── Records

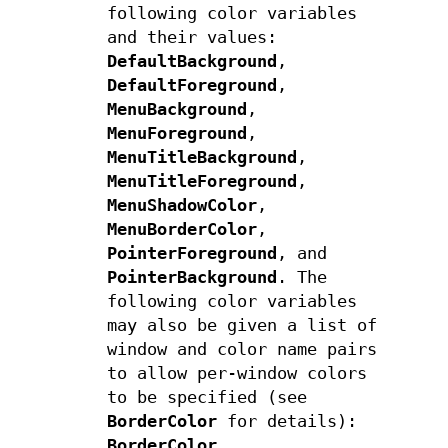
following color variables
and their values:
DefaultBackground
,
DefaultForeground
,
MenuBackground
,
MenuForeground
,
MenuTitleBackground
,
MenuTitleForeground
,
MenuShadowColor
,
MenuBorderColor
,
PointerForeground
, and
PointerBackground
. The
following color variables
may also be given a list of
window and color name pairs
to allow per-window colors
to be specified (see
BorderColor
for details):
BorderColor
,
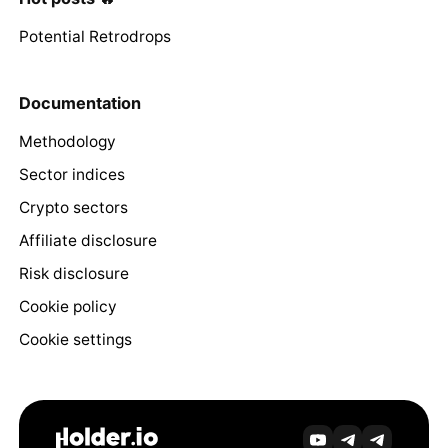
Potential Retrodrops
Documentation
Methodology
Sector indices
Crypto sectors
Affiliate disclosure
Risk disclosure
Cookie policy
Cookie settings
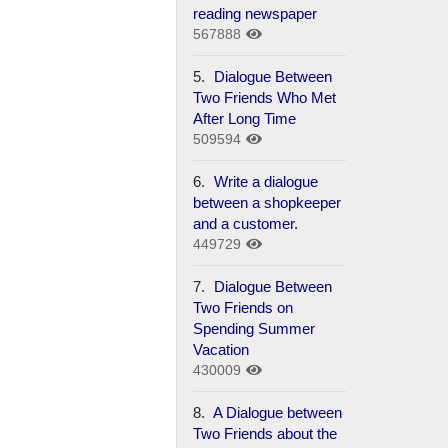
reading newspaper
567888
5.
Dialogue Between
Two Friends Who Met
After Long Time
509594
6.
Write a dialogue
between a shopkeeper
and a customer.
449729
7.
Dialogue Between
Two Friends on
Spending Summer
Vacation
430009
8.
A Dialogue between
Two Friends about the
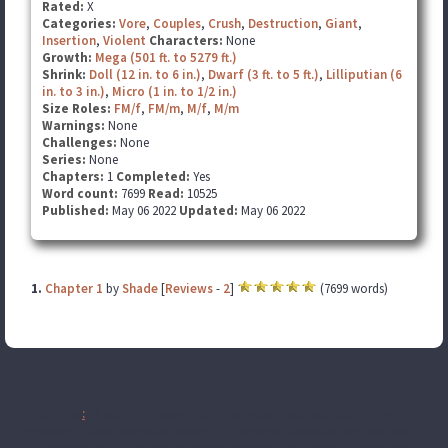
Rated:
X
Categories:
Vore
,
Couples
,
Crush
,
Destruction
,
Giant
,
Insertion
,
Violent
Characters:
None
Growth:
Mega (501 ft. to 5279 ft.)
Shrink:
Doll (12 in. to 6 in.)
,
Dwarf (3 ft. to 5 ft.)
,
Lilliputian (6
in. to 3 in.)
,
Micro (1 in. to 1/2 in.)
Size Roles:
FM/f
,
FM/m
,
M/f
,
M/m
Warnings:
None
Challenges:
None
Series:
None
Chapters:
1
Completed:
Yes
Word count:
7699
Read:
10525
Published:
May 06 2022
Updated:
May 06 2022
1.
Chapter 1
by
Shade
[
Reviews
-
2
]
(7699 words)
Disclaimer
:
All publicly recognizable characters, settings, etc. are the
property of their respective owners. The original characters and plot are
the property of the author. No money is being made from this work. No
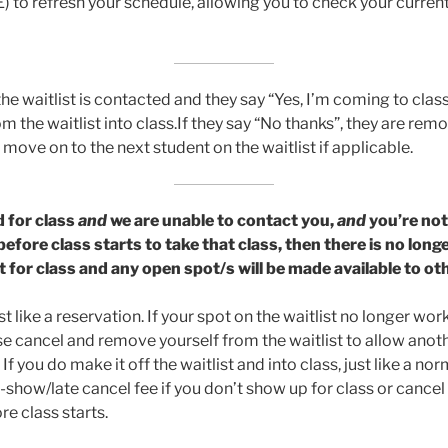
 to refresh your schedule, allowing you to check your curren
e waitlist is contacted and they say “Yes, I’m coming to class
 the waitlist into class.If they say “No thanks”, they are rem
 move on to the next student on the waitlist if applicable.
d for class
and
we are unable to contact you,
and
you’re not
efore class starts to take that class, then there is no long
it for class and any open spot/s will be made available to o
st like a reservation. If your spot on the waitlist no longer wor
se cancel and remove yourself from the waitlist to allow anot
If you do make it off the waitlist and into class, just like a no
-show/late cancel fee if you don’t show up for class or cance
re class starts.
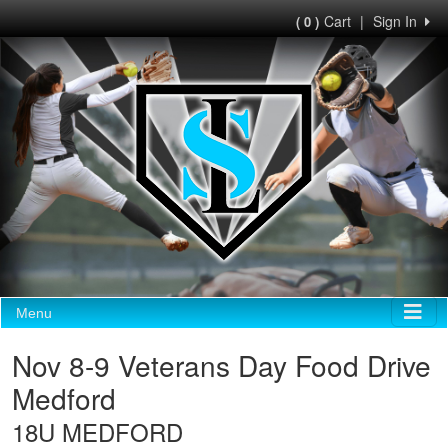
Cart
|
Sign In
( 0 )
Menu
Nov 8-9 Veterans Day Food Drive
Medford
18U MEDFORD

────
── Records

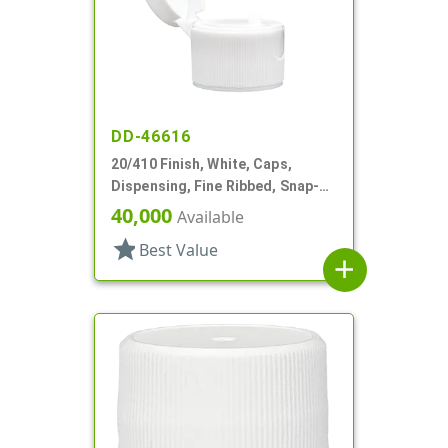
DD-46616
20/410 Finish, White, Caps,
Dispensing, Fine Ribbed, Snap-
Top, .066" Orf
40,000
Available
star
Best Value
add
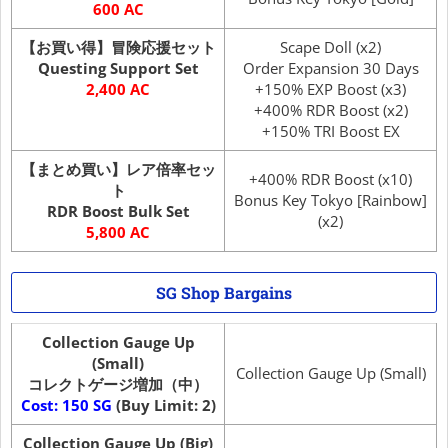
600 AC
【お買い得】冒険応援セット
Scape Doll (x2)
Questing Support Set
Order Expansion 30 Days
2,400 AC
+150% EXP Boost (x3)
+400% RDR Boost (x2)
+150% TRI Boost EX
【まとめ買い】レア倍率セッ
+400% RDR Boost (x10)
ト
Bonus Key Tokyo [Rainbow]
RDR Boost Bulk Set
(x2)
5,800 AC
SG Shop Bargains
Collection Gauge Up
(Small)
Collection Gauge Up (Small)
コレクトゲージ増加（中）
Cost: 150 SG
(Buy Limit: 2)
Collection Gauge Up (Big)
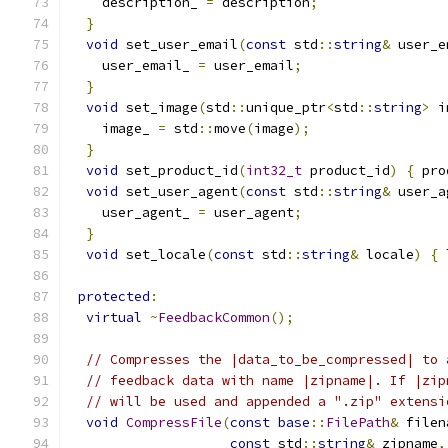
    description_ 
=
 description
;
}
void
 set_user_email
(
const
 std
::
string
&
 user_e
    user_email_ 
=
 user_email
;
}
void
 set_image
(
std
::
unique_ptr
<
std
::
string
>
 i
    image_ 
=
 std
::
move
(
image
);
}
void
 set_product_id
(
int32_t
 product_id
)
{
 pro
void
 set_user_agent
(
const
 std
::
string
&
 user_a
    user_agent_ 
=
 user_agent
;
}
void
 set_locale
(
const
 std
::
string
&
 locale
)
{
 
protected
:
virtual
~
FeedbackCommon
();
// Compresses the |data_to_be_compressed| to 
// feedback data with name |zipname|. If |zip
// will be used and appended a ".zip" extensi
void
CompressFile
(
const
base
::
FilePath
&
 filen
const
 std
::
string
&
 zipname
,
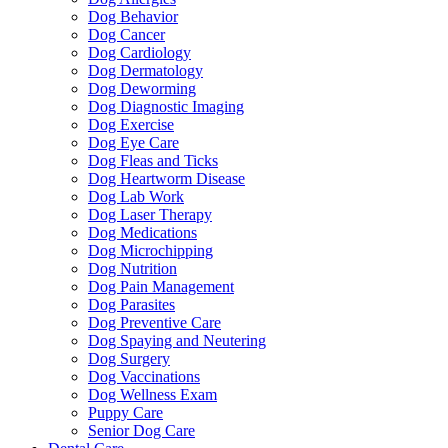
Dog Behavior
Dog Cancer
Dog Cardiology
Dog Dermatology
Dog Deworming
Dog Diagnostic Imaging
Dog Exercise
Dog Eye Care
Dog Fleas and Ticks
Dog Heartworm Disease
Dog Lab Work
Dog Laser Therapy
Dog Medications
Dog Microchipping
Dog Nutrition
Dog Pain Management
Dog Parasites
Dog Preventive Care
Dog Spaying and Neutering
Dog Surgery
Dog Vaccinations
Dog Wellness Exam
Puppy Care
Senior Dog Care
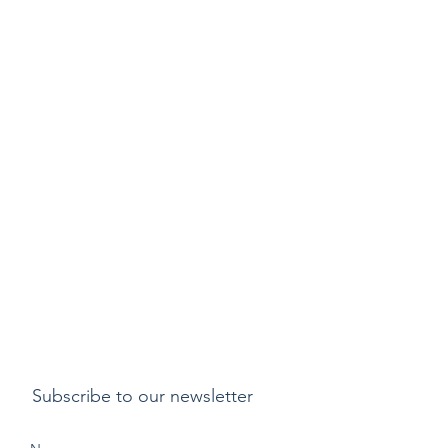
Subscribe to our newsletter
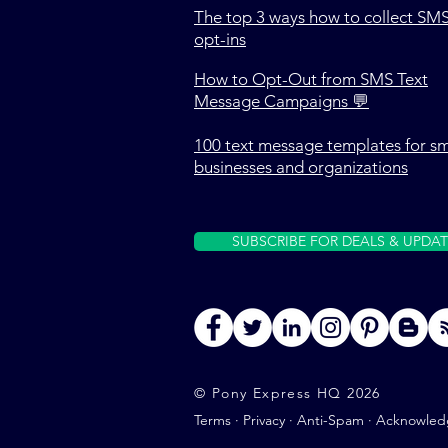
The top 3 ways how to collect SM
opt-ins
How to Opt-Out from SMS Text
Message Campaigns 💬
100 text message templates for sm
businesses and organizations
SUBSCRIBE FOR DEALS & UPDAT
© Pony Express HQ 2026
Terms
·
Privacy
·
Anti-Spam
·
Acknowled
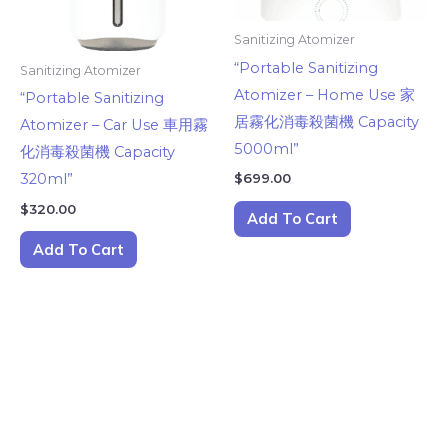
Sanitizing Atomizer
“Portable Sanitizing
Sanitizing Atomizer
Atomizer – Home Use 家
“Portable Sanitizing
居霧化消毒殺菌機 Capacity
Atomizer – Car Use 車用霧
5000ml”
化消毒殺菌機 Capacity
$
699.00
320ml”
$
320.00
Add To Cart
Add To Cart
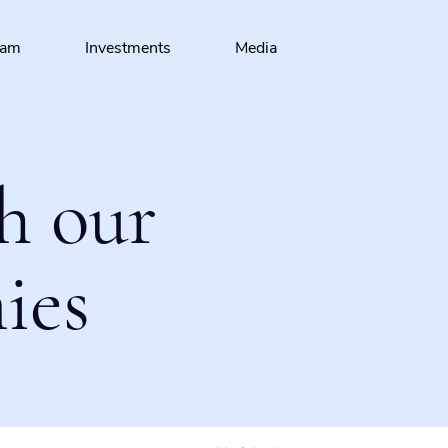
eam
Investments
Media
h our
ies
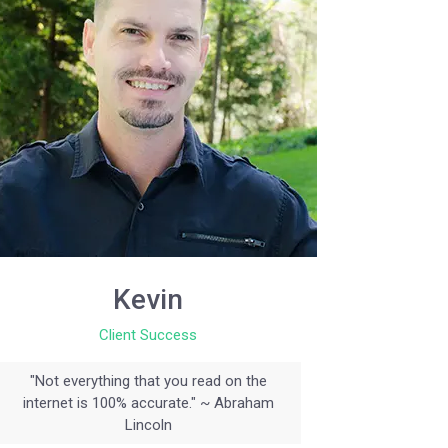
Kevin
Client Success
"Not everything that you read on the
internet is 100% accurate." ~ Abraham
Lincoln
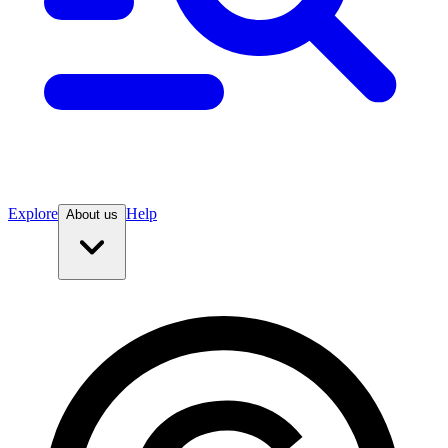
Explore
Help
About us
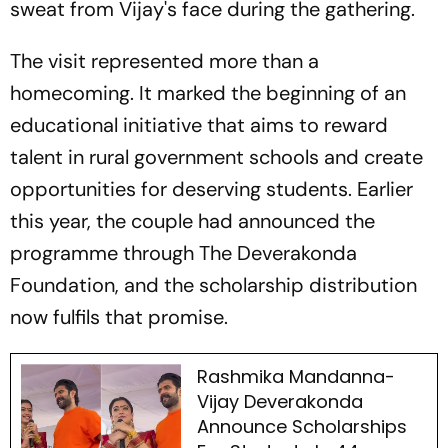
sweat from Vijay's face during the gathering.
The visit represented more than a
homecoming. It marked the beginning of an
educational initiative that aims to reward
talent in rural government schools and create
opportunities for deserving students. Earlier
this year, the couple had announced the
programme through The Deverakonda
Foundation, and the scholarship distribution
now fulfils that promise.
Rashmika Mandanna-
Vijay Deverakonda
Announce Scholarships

────
── Records

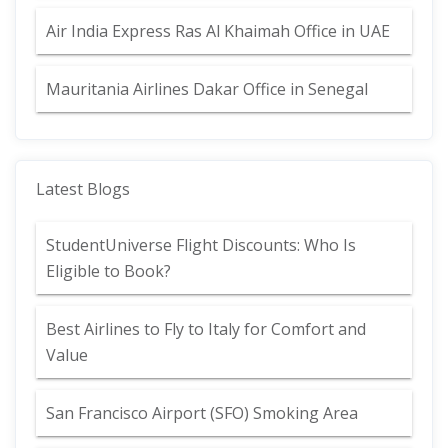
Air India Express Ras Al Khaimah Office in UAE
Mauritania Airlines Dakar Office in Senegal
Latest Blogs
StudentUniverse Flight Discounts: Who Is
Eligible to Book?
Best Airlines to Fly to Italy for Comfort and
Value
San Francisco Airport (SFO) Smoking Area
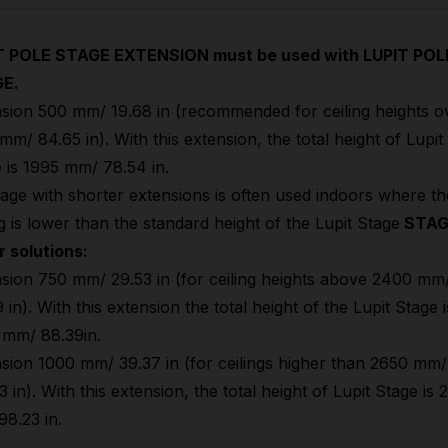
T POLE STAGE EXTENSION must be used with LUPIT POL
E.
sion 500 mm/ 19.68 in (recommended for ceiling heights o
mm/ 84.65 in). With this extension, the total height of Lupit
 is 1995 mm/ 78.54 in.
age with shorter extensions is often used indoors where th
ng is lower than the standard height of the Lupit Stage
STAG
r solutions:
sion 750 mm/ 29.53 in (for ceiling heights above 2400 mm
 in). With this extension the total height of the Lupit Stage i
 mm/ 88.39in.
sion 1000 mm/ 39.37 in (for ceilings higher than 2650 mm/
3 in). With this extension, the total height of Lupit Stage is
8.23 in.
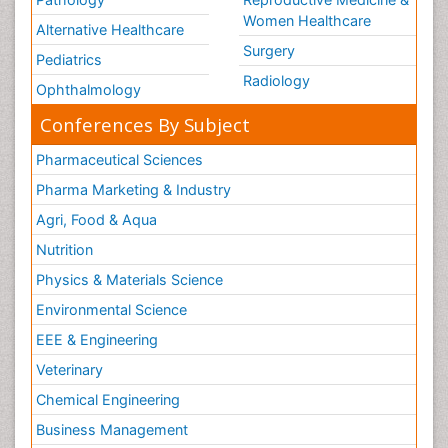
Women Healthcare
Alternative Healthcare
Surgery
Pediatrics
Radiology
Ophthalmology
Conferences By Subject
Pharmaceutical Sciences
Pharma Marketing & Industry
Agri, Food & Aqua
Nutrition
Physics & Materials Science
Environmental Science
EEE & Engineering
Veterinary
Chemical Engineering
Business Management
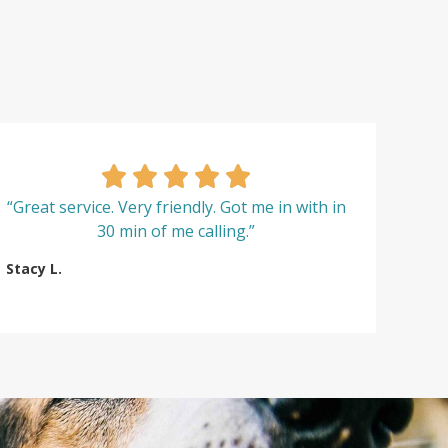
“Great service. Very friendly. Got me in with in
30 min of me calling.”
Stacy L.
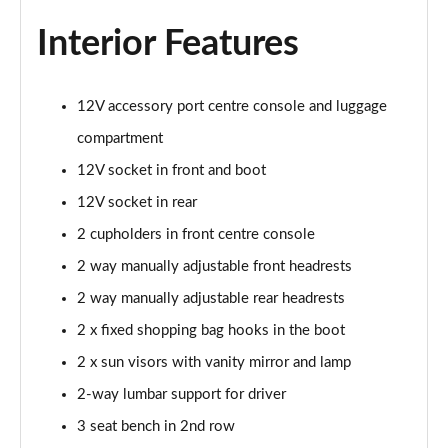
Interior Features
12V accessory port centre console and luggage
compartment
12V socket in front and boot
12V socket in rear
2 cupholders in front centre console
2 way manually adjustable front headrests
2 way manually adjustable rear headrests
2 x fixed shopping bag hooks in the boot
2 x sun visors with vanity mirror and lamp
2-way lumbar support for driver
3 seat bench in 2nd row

────

§ What the task requires
The lines to return are those holding the string "they" anywhere in the listing above.

§ Answer to this exercise
e waitlist is contacted and they say “Yes, I’m coming to class
 the waitlist into class.If they say “No thanks”, they are rem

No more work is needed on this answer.